The Trick
by Dee Harding
Johnny shows Jane the trick.
Standing in front of her, sleeves rolled up.
He takes the corks from the wine they've been drinking, and idly passes one through the other. Hands flowing like water.
She stops. She stares. She asks him how it's done.
Johnny shrugs, and gives her a mischievous smile.
'It's a trick', he says.
Later, on the way home, he admits to himself that he doesn't know.
That he's tried to remember how it's done, where he learnt the knack of it.
But that nothing comes.
Two weeks on, Jane shows Johnny the corks.
Awkward, a twist, a slight of the hand.
Step by stilted step, eyes narrowed with focus, she shows him the knack of it.
He smiles. He nods.
'That's it', he says.
But later, when Jane has gone home, he admits to himself, that it isn't.

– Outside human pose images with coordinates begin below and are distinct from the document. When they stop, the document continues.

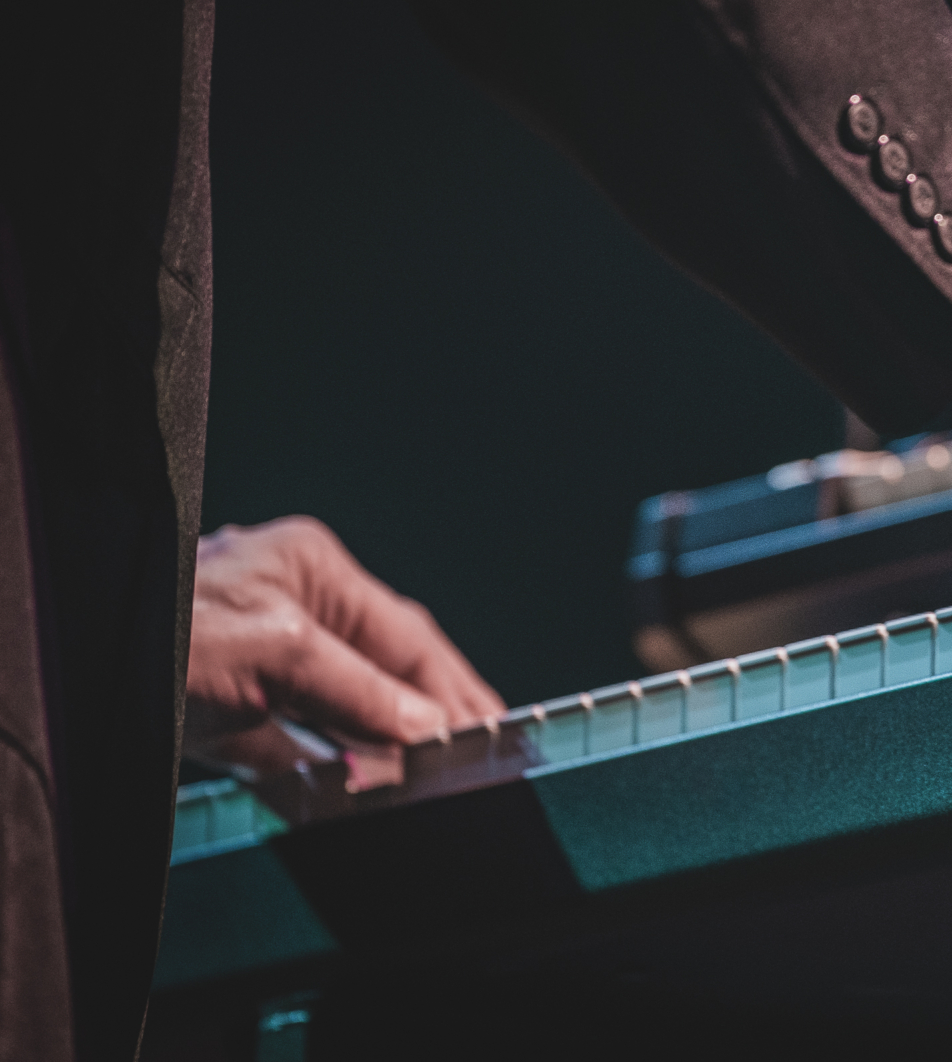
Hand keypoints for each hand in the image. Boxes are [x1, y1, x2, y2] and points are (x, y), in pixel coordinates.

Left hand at [185, 516, 504, 774]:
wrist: (66, 670)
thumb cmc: (157, 631)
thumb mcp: (275, 652)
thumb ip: (357, 689)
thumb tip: (425, 724)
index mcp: (308, 569)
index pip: (402, 633)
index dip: (444, 687)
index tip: (478, 735)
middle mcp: (288, 607)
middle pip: (380, 666)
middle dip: (427, 711)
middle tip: (477, 753)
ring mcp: (257, 657)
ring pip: (343, 705)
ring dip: (384, 743)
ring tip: (432, 775)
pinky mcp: (225, 708)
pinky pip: (293, 743)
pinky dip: (327, 770)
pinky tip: (357, 790)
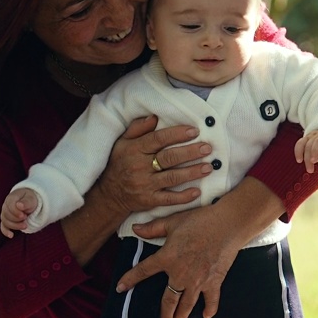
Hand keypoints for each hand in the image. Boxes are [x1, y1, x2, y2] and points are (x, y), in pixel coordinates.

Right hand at [0, 188, 38, 237]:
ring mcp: (5, 214)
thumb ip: (26, 202)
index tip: (25, 216)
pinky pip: (3, 227)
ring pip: (5, 222)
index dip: (16, 212)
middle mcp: (5, 206)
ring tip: (25, 225)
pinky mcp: (6, 221)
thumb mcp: (31, 199)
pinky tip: (11, 235)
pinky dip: (6, 232)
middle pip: (7, 214)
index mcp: (11, 198)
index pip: (10, 205)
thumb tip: (19, 205)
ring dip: (15, 225)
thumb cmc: (30, 199)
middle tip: (26, 218)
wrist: (29, 202)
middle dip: (17, 219)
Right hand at [92, 115, 214, 214]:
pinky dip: (183, 197)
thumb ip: (137, 128)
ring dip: (192, 172)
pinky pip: (168, 199)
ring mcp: (145, 185)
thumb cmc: (119, 163)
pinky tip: (197, 192)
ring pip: (172, 178)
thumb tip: (154, 117)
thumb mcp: (122, 142)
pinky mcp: (149, 201)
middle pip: (168, 158)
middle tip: (207, 148)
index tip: (194, 131)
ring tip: (209, 167)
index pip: (157, 139)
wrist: (109, 194)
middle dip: (190, 153)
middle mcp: (140, 167)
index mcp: (134, 150)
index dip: (176, 134)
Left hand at [115, 199, 249, 317]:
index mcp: (167, 258)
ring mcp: (198, 280)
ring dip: (181, 315)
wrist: (227, 225)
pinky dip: (209, 309)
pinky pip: (211, 299)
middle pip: (168, 300)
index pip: (143, 271)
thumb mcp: (173, 222)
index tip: (120, 288)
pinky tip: (206, 316)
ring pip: (187, 303)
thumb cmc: (199, 221)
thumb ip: (153, 228)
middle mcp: (180, 274)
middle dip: (164, 315)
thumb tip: (134, 229)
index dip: (130, 279)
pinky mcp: (214, 281)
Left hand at [295, 128, 317, 172]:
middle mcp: (316, 136)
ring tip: (314, 161)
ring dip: (315, 152)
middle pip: (309, 145)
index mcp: (309, 138)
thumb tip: (309, 164)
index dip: (298, 152)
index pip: (301, 143)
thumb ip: (311, 155)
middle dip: (307, 158)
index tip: (299, 161)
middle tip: (310, 170)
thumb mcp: (316, 149)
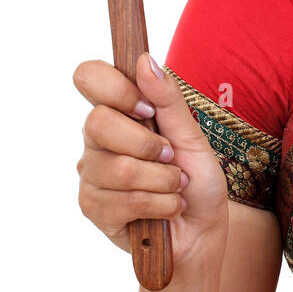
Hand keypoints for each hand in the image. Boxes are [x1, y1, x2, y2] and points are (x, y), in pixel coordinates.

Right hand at [74, 53, 228, 271]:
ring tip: (174, 188)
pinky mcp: (93, 208)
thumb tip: (144, 60)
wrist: (202, 231)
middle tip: (170, 158)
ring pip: (119, 168)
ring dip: (163, 181)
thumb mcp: (191, 135)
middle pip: (97, 122)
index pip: (89, 77)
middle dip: (148, 145)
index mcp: (119, 112)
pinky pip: (124, 200)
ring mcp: (91, 174)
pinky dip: (160, 205)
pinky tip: (166, 209)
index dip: (117, 89)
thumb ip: (168, 99)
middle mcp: (97, 140)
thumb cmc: (197, 181)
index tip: (147, 110)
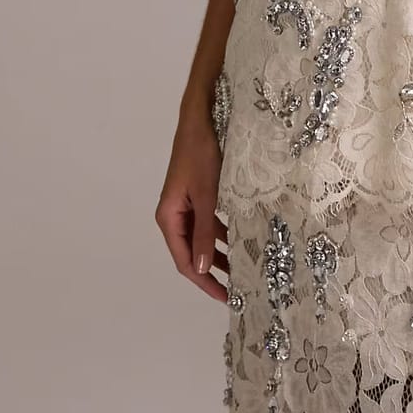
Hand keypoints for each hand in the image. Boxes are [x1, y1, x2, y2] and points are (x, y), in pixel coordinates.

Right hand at [155, 108, 228, 302]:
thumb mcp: (208, 195)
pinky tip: (239, 237)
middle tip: (238, 287)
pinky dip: (222, 232)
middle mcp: (174, 213)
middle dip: (212, 270)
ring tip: (243, 267)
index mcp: (169, 216)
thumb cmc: (203, 154)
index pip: (183, 261)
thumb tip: (200, 270)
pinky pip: (208, 220)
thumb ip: (204, 232)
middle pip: (191, 251)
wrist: (202, 116)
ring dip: (219, 252)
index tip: (225, 297)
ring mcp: (186, 202)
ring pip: (201, 236)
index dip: (203, 281)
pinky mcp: (198, 192)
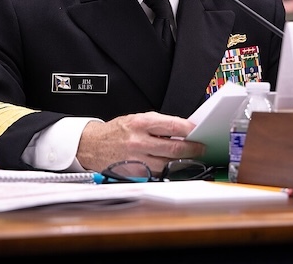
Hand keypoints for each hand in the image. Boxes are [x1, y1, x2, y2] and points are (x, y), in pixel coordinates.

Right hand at [75, 112, 202, 172]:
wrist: (92, 145)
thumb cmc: (116, 131)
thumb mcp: (136, 119)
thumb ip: (159, 124)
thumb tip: (182, 129)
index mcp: (140, 124)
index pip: (172, 126)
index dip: (189, 129)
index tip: (198, 131)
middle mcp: (138, 142)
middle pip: (173, 148)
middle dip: (191, 149)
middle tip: (201, 148)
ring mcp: (136, 159)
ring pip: (168, 164)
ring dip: (183, 162)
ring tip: (191, 158)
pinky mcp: (134, 174)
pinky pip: (157, 174)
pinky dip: (168, 171)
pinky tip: (174, 167)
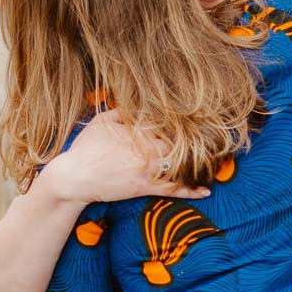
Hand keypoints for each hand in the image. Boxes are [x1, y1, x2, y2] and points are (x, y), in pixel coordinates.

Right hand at [48, 110, 209, 202]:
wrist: (73, 177)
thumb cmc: (84, 148)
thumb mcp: (101, 121)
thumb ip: (121, 110)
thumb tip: (136, 101)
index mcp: (138, 130)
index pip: (168, 123)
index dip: (185, 123)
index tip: (202, 121)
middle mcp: (145, 148)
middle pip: (179, 143)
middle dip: (197, 143)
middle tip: (219, 143)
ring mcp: (145, 169)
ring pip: (178, 165)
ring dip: (199, 166)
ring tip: (218, 165)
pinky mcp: (143, 187)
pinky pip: (170, 189)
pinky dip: (189, 190)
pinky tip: (205, 191)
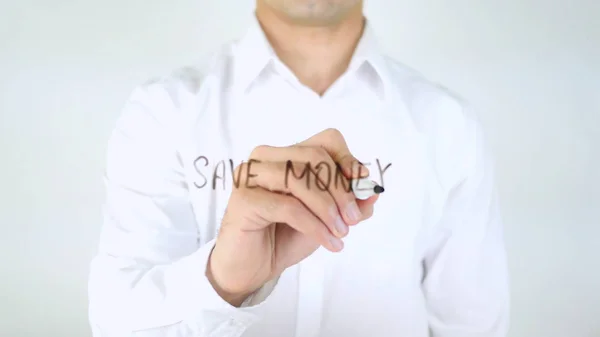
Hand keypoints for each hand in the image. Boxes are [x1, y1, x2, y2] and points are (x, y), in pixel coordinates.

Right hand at [206, 128, 378, 305]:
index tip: (363, 183)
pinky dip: (315, 225)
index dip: (347, 159)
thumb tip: (373, 191)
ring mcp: (251, 176)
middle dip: (340, 189)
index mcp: (287, 154)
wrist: (253, 268)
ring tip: (341, 232)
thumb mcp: (327, 218)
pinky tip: (329, 242)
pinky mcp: (244, 199)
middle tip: (352, 219)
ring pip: (299, 178)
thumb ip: (350, 204)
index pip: (325, 141)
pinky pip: (288, 206)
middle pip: (314, 156)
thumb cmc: (286, 236)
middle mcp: (266, 158)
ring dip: (328, 208)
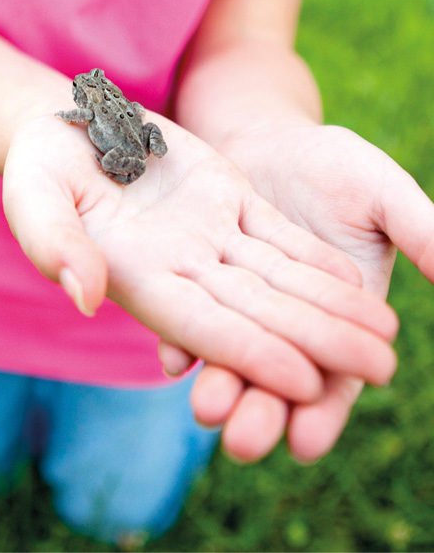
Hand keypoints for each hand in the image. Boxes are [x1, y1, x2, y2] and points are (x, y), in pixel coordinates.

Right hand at [2, 115, 396, 403]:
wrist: (66, 127)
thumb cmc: (38, 165)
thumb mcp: (33, 195)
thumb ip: (53, 243)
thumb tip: (84, 295)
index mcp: (136, 277)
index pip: (204, 327)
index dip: (254, 354)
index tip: (309, 383)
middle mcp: (181, 268)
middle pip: (260, 312)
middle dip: (321, 342)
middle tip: (385, 370)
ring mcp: (209, 235)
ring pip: (281, 278)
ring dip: (333, 307)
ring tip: (388, 335)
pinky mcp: (228, 200)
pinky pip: (278, 235)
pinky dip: (315, 259)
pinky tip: (355, 281)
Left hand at [184, 124, 433, 461]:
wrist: (266, 140)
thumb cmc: (332, 165)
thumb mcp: (379, 193)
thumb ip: (419, 232)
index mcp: (338, 314)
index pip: (334, 376)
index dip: (323, 409)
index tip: (308, 439)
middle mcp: (286, 322)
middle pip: (276, 381)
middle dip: (261, 413)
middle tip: (244, 441)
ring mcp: (241, 306)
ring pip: (231, 359)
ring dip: (220, 388)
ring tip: (207, 411)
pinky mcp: (202, 284)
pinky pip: (189, 319)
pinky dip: (181, 340)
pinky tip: (173, 359)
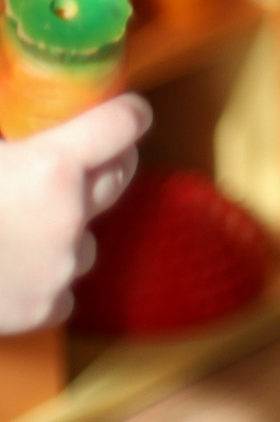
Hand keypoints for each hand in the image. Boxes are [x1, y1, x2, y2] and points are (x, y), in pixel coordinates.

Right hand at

Johnny takes the hands he's been staring at, and with a shrug, with a troubled smile, idly passes one through the other.
As if they were water.
Trying to remember where he learnt the trick.
- - - - -
Bio: Dee Harding is not a writer by trade, but has appeared in a number of small online flash-fiction collections and communities for fun and very little profit. Dee's favourite playmates are called 'Ambiguity', and 'Inference', and they listen to far too much Kate Bush.